Governor Markell said, “The only way we are going to get our economy going again is by creating jobs and getting Delawareans back to work,” said Governor Jack Markell. “There will be 189 jobs associated with this project and businesses want to be in areas where their employees can find affordable housing. Delaware is truly a state of neighbors. When we find a problem, we put our heads together and get things done. Hollybook Apartments is a great example of that.”

Senator Carper commented, “This is stimulus funding doing exactly what it was intended to do—help the economy, create and sustain jobs, and support the completion of ‘shovel-ready’ projects. The stimulus funding is being put to good use here in Delaware.”

DSHA Director Anas Ben Addi stated, “Delaware, like many other states, faces a shortage of affordable housing. Without this infusion of ARRA funding this property was in real danger of going into foreclosure. Delaware needs every single unit of affordable housing we have, so we cannot afford to let that happen. The tax credit programs have provided a much-needed boost to this industry. On behalf of Delaware’s citizens, I would like to thank everyone—investors, developers, legislators, construction workers—for working together to see this project completed.”

The Hollybrook Apartment community has 15 buildings with a total of 124 units. These buildings have been re-designed (new roofs, exterior siding, windows) with all new HVAC systems, new plumbing, bathrooms, kitchens, carpet, vinyl flooring and appliances. Appliances and HVAC are Energy Star®, six handicapped-accessible units have been completed, along with a new community building, new offices and a new maintenance building. The project is currently about 72 percent completed.

The U.S. Department of Agriculture, provider of the original financing for Hollybrook Apartments, also joined the celebration. Tammye H. Trevino, Administrator for Housing and Community Facilities Programs in USDA’s Rural Development agency said, “Many times an extensive renovation of an existing Rural Rental Housing Property financed by USDA is a challenging undertaking. But, it is an effort well worth taking as it provides rural communities with decent, safe and quality affordable rental housing that many low-income residents can call home for years to come. On a larger scale it is a long term investment in this community and represents the useful nature of ARRA funding as it’s delivered to communities across this nation. We salute the hard work and cooperation expended by many to get this revitalization effort to where it is today.”

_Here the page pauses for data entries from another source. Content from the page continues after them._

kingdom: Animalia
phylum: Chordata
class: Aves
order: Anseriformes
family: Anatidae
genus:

David Layfield and Jib Edwards are the developers of Hollybrook Farms, LP and have been working together, along with contractor Gillis Gilkerson, Inc., to renovate the site. Layfield noted, “Throughout my twenty years of developing affordable housing, Hollybrook has, by far, been the most challenging project. With more moving parts than a Swiss watch, it has taken a great deal of diligence and hard work to bring to fruition. Without the American Recovery and Reinvestment Act (ARRA) assistance, Hollybrook could not have been completed. We are eternally grateful for the assistance that ARRA has brought to Hollybrook and similar affordable housing communities all over the country.” Edwards commented, “This property was first built over 30 years ago by my father and his partner, I am thankful for the support of all the dedicated professionals who were united in the idea of preserving decent affordable housing. I am also happy to see the quick application of American Recovery and Reinvestment Act (ARRA) was able to keep this project rolling forward and I think that when Washington D.C. envisioned the Act this was a project that was the correct application of the resources created by ARRA.”

The TCEP is part of the American Recovery and Reinvestment Act of 2009. Housing Credit Agencies can exchange a portion of their housing credit ceiling for cash which can be used to finance the construction or acquisition and rehabilitation of qualified low-income housing buildings. The funding is provided through the Internal Revenue Service.